Dados do Australian Bureau of Statistics revelaram que o Indicador Mensal de Gastos das Famílias subiu 0,3% m/m em fevereiro, ritmo que igualou o de janeiro e superou ligeiramente as expectativas. O crescimento anual permaneceu em 4,6%, indicando que o consumo se manteve firme, apesar de um cenário desafiador em relação ao custo de vida.
Os detalhes apontam para uma contínua mudança em direção aos serviços. Os gastos com serviços aumentaram 0,5%, liderados por viagens, hospedagem e atividades recreativas, enquanto os gastos com bens subiram apenas 0,1%, sustentados por itens essenciais como alimentos, produtos de saúde e bens de recreação. Os dados indicam que as famílias ainda estão dispostas a gastar, especialmente em experiências, mesmo diante das pressões sobre a renda real.
No entanto, os dados de gastos antecedem uma escalada acentuada nos preços globais de energia associados ao conflito no Oriente Médio, que se espera que impacte tanto a inflação quanto o consumo nos próximos meses.
Esse impulso inflacionário já está começando a se manifestar. O Índice de Inflação TD-MI disparou 1,3% m/m em março, uma reversão acentuada em relação à queda anterior de 0,2% e uma das maiores altas mensais em anos recentes. O aumento aponta para pressões de preço crescentes, provavelmente impulsionadas por custos de combustíveis e energia, e reforça o risco de que a inflação possa reaquecer após ter mostrado sinais de moderação no início do ano.
Simultaneamente, os indicadores do mercado de trabalho estão mostrando sinais iniciais de esfriamento. O ANZ-Indeed Job Ads caiu 3,1% m/m em março, revertendo um forte aumento de 3,2% em fevereiro e caindo ligeiramente abaixo dos níveis do ano passado. A queda se concentrou em setores voltados ao consumidor, como varejo, saúde e educação, enquanto funções mais especializadas em engenharia e gerenciamento de projetos se mantiveram firmes.

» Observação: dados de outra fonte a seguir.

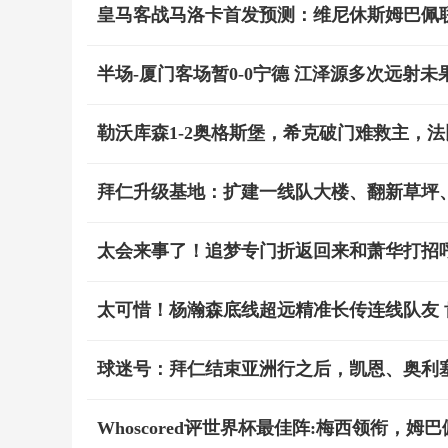
皇马客战马洛卡首发预测：维尼休斯姆巴佩
半场-厦门客场暂0-0宁德 江泽源多次远射
勒沃库森1-2奥格斯堡，希克破门难救主，法
拜仁升级基地：扩建一线队大楼、翻新草坪
太会来事了！追梦专门折返回来和萧华打招呼
太可惜！杨瀚森底线超远精准长传连线队友
球迷号：拜仁结束亚洲行之后，凯恩、奥利
Whoscored评世界杯最佳阵:梅西领衔，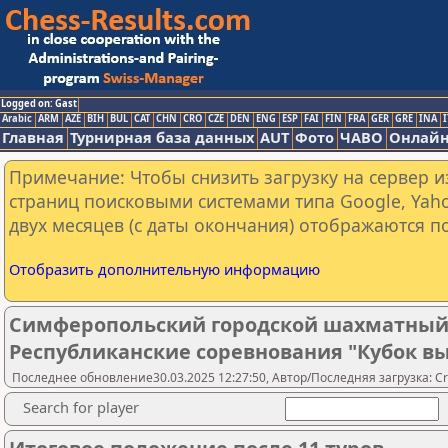
Logged on: Gast
Arabic
ARM
AZE
BIH
BUL
CAT
CHN
CRO
CZE
DEN
ENG
ESP
FAI
FIN
FRA
GER
GRE
INA
I
Главная
Турнирная база данных
AUT
Фото
ЧАВО
Онлайн
Примечание: Чтобы снизить загрузку на сервер и
страниц поисковыми системами типа Google, Yaho
двух месяцев (с даты окончания) отображаются по
Отобразить дополнительную информацию
Симферопольский городской шахматный 
Республиканские соревнования "Кубок вых
Последнее обновление30.03.2025 12:27:50, Автор/Последняя загрузка: Cr
Search for player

Notavelmente, os anúncios de empregos em setores diretamente expostos a perturbações comerciais globais, como logística e transporte, permaneceram razoavelmente estáveis, sugerindo que o impacto das tensões geopolíticas ainda não fluiu completamente para as decisões de contratação.
Em conjunto, os dados apresentam um quadro misto. A demanda das famílias continua resiliente, mas as pressões inflacionárias estão se intensificando novamente, enquanto a demanda por trabalho está mostrando os primeiros sinais de suavização. Esta combinação sugere um cenário mais estagflacionário, onde o crescimento desacelera mesmo com o aumento das pressões de preços.

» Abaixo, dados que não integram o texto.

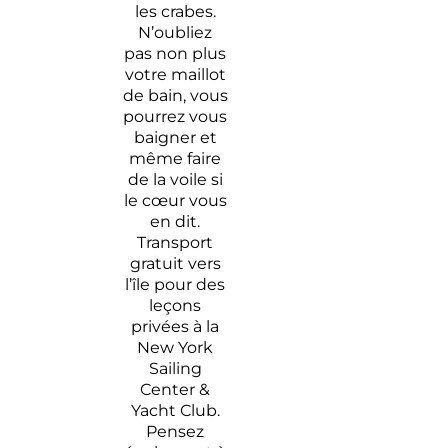
les crabes.
N’oubliez
pas non plus
votre maillot
de bain, vous
pourrez vous
baigner et
même faire
de la voile si
le cœur vous
en dit.
Transport
gratuit vers
l’île pour des
leçons
privées à la
New York
Sailing
Center &
Yacht Club.
Pensez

Para o Banco da Reserva da Austrália, as implicações são claras. Embora a atividade ainda não tenha mostrado sinais de queda, o novo impulso inflacionário—particularmente se sustentado por custos de energia—reforça a necessidade de manter uma política restritiva, mesmo quando indicadores futuros sugerem que a economia pode começar a perder ímpeto.
A próxima reunião do RBA está marcada para a primeira semana de maio.